Chapter 7 #2

The cushion was cool from the air in the room, and the pizzas smelled so good. I was starving. Kara’s hands left me, the absence of her support almost as noticeable as the lift had been. I adjusted in the seat, fingers brushing the edge of the table while Ellie slid the chair in to meet it.

I looked up to see the woman who had nodded at me earlier holding out a dark bottle. Her forearms were defined and powerful, with roping muscles that flexed with every movement.

“Beer?” she asked.

I took it automatically, my fingers brushing the cool glass.

The label caught my eye. It was the brand I bought when I wanted to treat myself, not the cheap six-packs that lasted longer.

The surprise must have shown in my face because she gave the smallest lift of her brows before stepping back.

I kept the thought to myself but she read me like a book.

"Your favorite, right?"

"It—it is. How did you know?"

She shrugged. "We're as good at our jobs as you are at yours."

Ellie came around the end of the table, a plate in one hand. “All right, so we’re not all strangers anymore…” She set the plate down in front of me and gestured to the woman with the beer. “Sabine, this is Cameron Holt.”

The woman's hand was warm and solid when it closed over mine. “Hi there. Call me Cam.” The words were short, but her voice carried a weight to it, like every sound had been considered before it left her mouth.

“Hi,” I returned, my grip brief.

Her crooked grin looked misplaced on her lean face, and I smiled back, against my better judgment. She took her hand back and handed me a plate. Barbecued chicken and bacon pizza with thin crust.

Another favorite. How the hell could they know that?

“Thank you,” I managed. Her smile quirked higher on one side, and she dipped her head in acknowledgment before turning to her plate.

“Where the hell did Alex disappear to?” Ellie looked around the kitchen, as though the fourth team member might be hiding behind the fridge.

Kara finished chewing a bite of pepperoni pizza before answering. “She’s in the command room. Wanted to get right into it, make sure everything synced and good to go.”

“Ah, well you’ll meet her later then. And you already know Kara and I.”

Kara, seated on my left, gave me a small smile that was gone as quickly as it appeared. I let my gaze sweep over them in turn, taking in their faces under the warm light. When I reached Ellie, she winked—a quick gesture that lightened the air without making a sound.

I wrapped my fingers around the neck of the bottle, the condensation cool against my skin, and took a long drink.

I let the cold fizz wash over my tongue, grateful for the familiar flavor.

My mind, though, wouldn’t stay still. Faces blurred with fragments of the day: the parking garage, the ride here, the firelight in the safehouse, Ellie squeezing my hand, Kara’s arm around me.

The hum of voices picked up as they started to pass boxes of pizza and other containers down the table, the smell of melted cheese and herbs cutting through everything else.

I picked up my slice, the heat pressing into my fingertips through the crust. Grease and seasoning brushed my lips as I took the first bite.

The flavor was rich and immediate, but before I could swallow, a dull throb flared in my ankle.

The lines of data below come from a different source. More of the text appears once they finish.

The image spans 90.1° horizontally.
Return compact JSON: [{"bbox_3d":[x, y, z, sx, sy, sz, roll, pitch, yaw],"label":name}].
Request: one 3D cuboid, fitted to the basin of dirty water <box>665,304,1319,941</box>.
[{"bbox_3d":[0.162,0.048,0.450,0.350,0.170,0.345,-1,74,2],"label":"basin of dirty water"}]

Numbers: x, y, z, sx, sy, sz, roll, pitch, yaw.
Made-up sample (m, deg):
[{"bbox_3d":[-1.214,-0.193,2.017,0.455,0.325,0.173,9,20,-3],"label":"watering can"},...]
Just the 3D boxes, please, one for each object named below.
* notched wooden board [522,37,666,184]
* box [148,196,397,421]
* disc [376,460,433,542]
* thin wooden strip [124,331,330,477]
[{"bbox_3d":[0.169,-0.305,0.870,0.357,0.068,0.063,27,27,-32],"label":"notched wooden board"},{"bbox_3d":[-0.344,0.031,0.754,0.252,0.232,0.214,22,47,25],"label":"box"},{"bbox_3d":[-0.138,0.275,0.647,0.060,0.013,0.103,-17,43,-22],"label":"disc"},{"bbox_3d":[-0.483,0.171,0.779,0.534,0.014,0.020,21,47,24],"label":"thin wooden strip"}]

I set the slice down. “Does anyone have any pain medicine? Tylenol maybe?”

Ellie shook her head. “Ibuprofen. Better for swelling.” She was already pushing her chair back, the legs scraping lightly against the floor. “Hang on.”

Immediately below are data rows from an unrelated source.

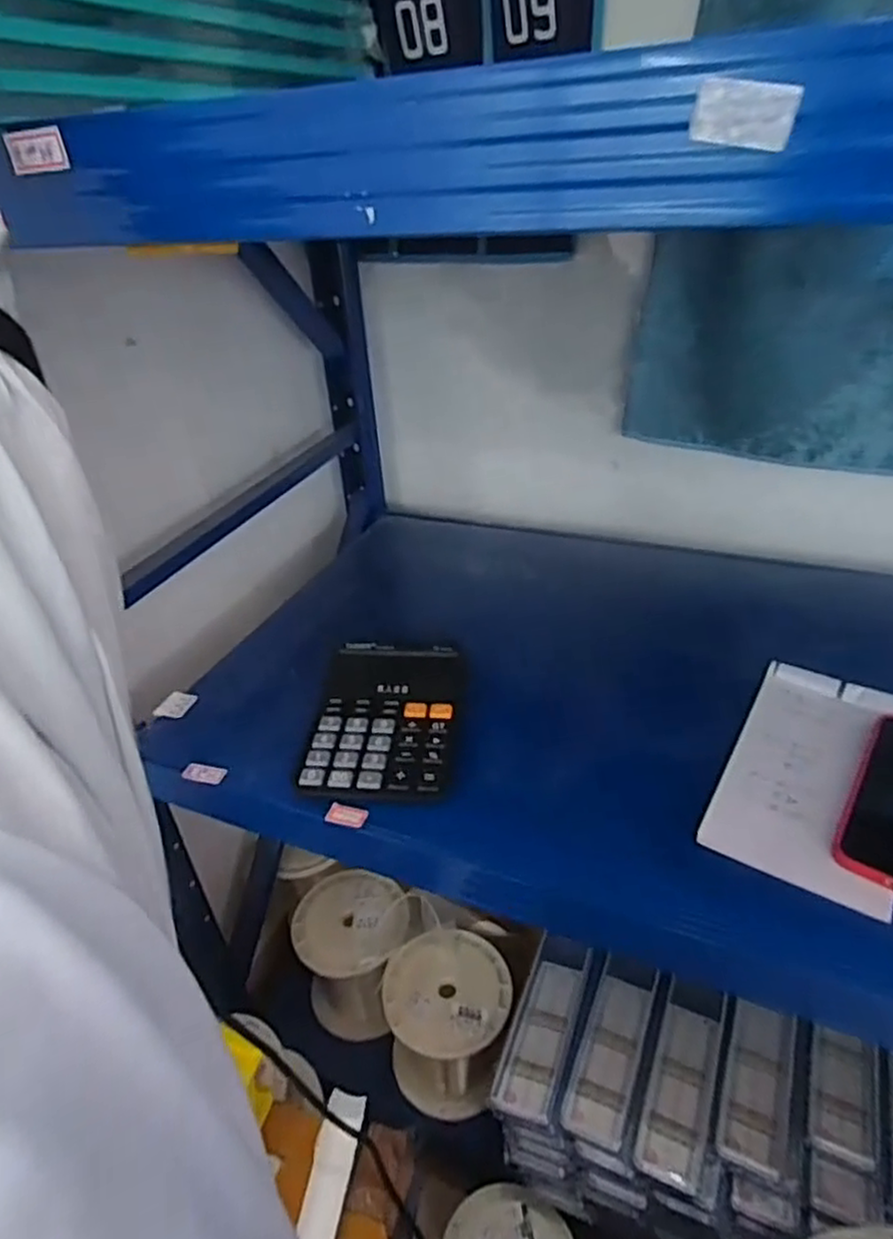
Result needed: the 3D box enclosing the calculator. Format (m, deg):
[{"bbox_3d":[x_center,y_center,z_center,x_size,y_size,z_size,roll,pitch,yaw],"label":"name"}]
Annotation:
[{"bbox_3d":[-0.049,0.081,0.561,0.112,0.043,0.147,1,34,8],"label":"calculator"}]

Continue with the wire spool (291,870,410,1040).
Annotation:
[{"bbox_3d":[-0.109,0.413,0.849,0.122,0.172,0.127,-3,34,2],"label":"wire spool"}]

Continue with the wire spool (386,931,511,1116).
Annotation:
[{"bbox_3d":[0.004,0.446,0.772,0.128,0.155,0.124,-3,34,2],"label":"wire spool"}]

She opened cabinet doors, one after another. The muted clink of bottles followed, then the sound of something rattling in a plastic container.

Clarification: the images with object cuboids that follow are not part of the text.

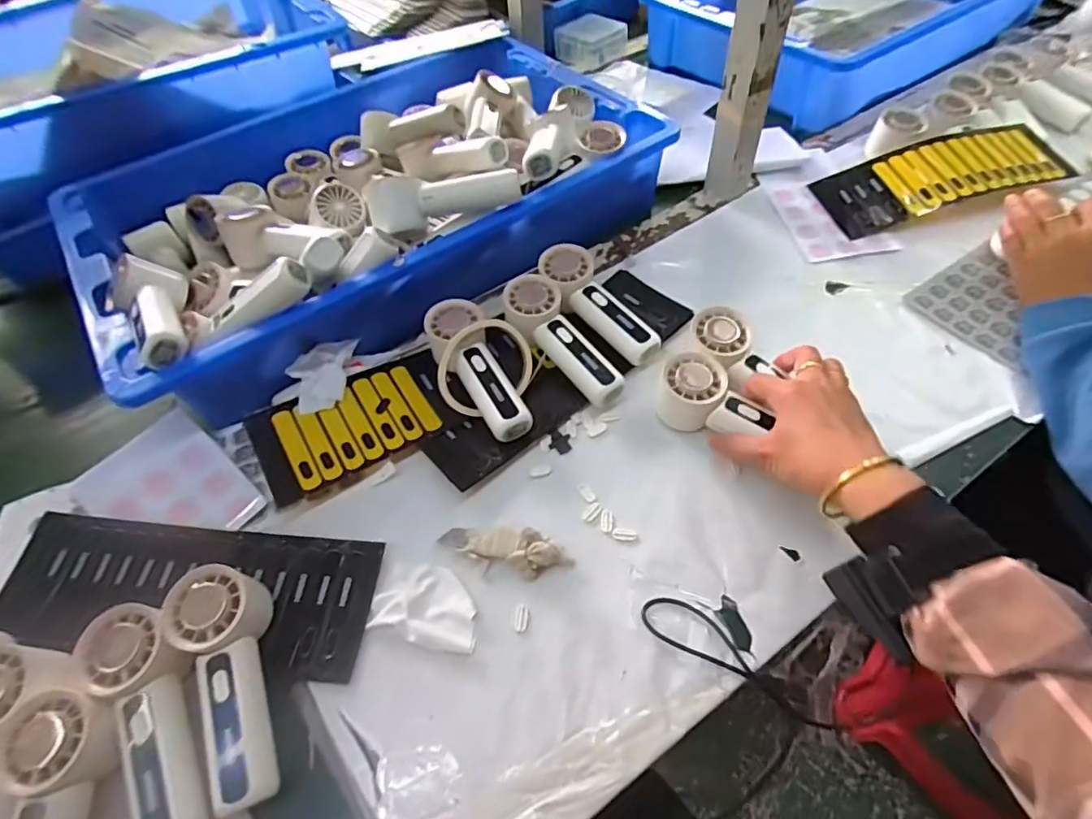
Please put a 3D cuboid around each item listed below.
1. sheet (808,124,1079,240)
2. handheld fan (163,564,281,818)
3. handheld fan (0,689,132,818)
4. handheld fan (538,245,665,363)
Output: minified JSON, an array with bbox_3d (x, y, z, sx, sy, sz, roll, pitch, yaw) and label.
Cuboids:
[{"bbox_3d":[0.498,-0.302,0.684,0.307,0.032,0.119,-18,54,-9],"label":"sheet"},{"bbox_3d":[-0.220,0.190,0.384,0.057,0.052,0.158,-21,68,-11],"label":"handheld fan"},{"bbox_3d":[-0.317,0.259,0.332,0.065,0.038,0.156,2,77,6],"label":"handheld fan"},{"bbox_3d":[0.052,-0.105,0.565,0.052,0.058,0.158,-31,57,-17],"label":"handheld fan"}]

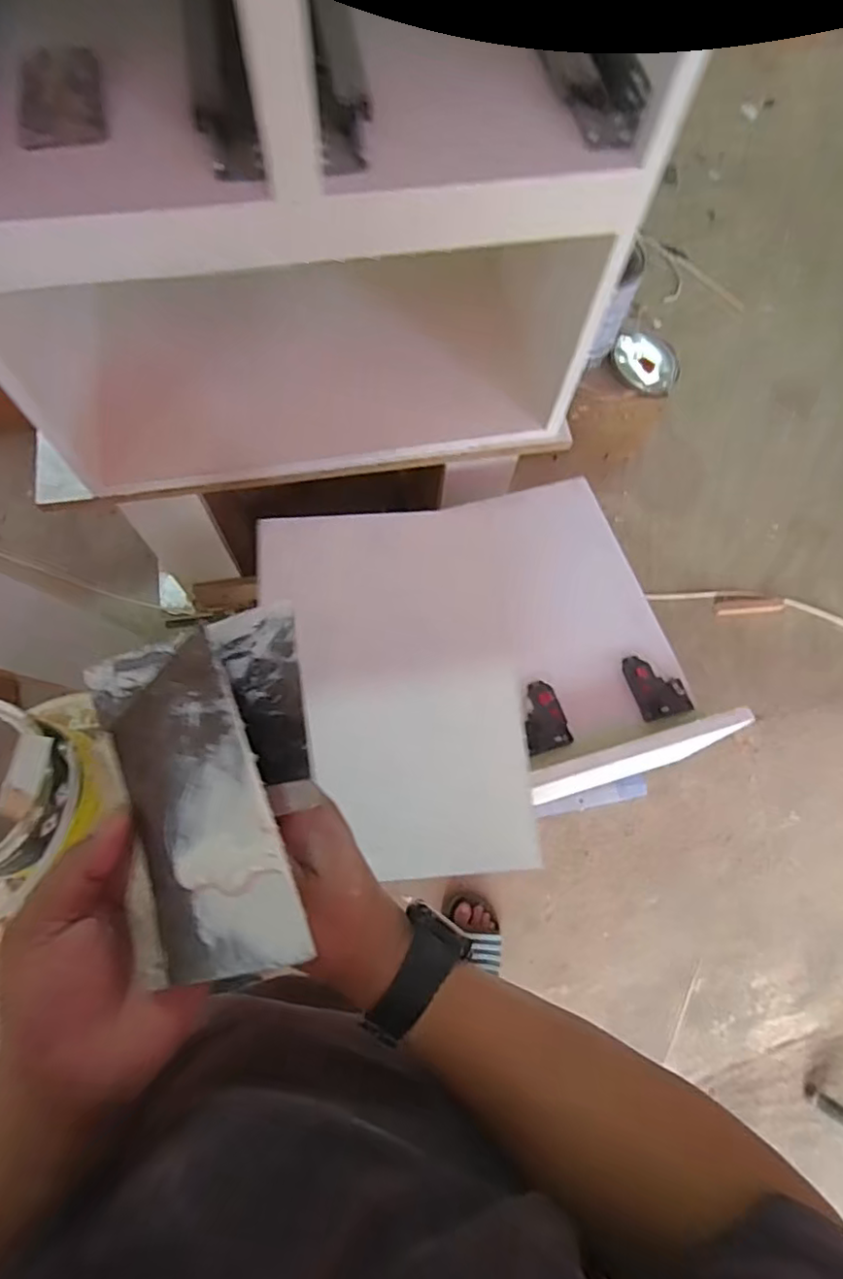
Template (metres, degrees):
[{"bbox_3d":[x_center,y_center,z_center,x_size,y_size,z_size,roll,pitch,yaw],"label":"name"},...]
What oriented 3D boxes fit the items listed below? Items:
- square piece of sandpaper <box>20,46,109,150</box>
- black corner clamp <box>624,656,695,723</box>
[{"bbox_3d":[-0.303,-0.458,0.517,0.064,0.006,0.103,-9,81,-16],"label":"square piece of sandpaper"},{"bbox_3d":[0.309,0.056,0.797,0.069,0.039,0.088,-15,71,-6],"label":"black corner clamp"}]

When she came back, she nodded at Cam. “Thanks for picking it up.”

She nodded brusquely, mouth full of pizza.

Ellie handed me two white pills. “Here. Two should do it.”

I chased them with a sip of beer. The fizz bit at my throat, cutting the taste of the pills.

Talk drifted toward the work at hand. The women traded a few clipped lines about schedules, who was covering which entry points, and how often the perimeter would be walked. It wasn’t tense, but there was a weight to the way they spoke, a focus that didn’t need raised voices.

Their laughter was warm enough to pass for normal.

But that voice still echoed in my head, familiar when it shouldn’t have been, and I couldn’t help feeling that every one of them was a danger I hadn’t chosen.

They fed me, smiled at me, carried me like I mattered—but their smiles came with rules, and their commands came with no space for questions.

A princess in a tower was still a prisoner, and tonight I was locked in with my captors.

As though she could read my thoughts, Kara stood and walked to my side.

“Time to go upstairs,” she said.

Before I could protest, she scooped me from the chair. My hands caught on her shoulder out of reflex, the hard line of muscle beneath my palms as solid as stone. My injured ankle didn’t jolt, but the sudden lift made my stomach flip, awareness of her strength crowding out everything else.

Her breasts were warm against me, her stride as steady as if I weighed nothing at all.

Against my better judgement, I allowed myself to rest my tired head on her shoulder as she climbed the stairs.

The laughter of the others followed us, easy and unguarded, but the sound only made the reminder sharper—Kara had decided, and my body went with her whether I wanted it to or not.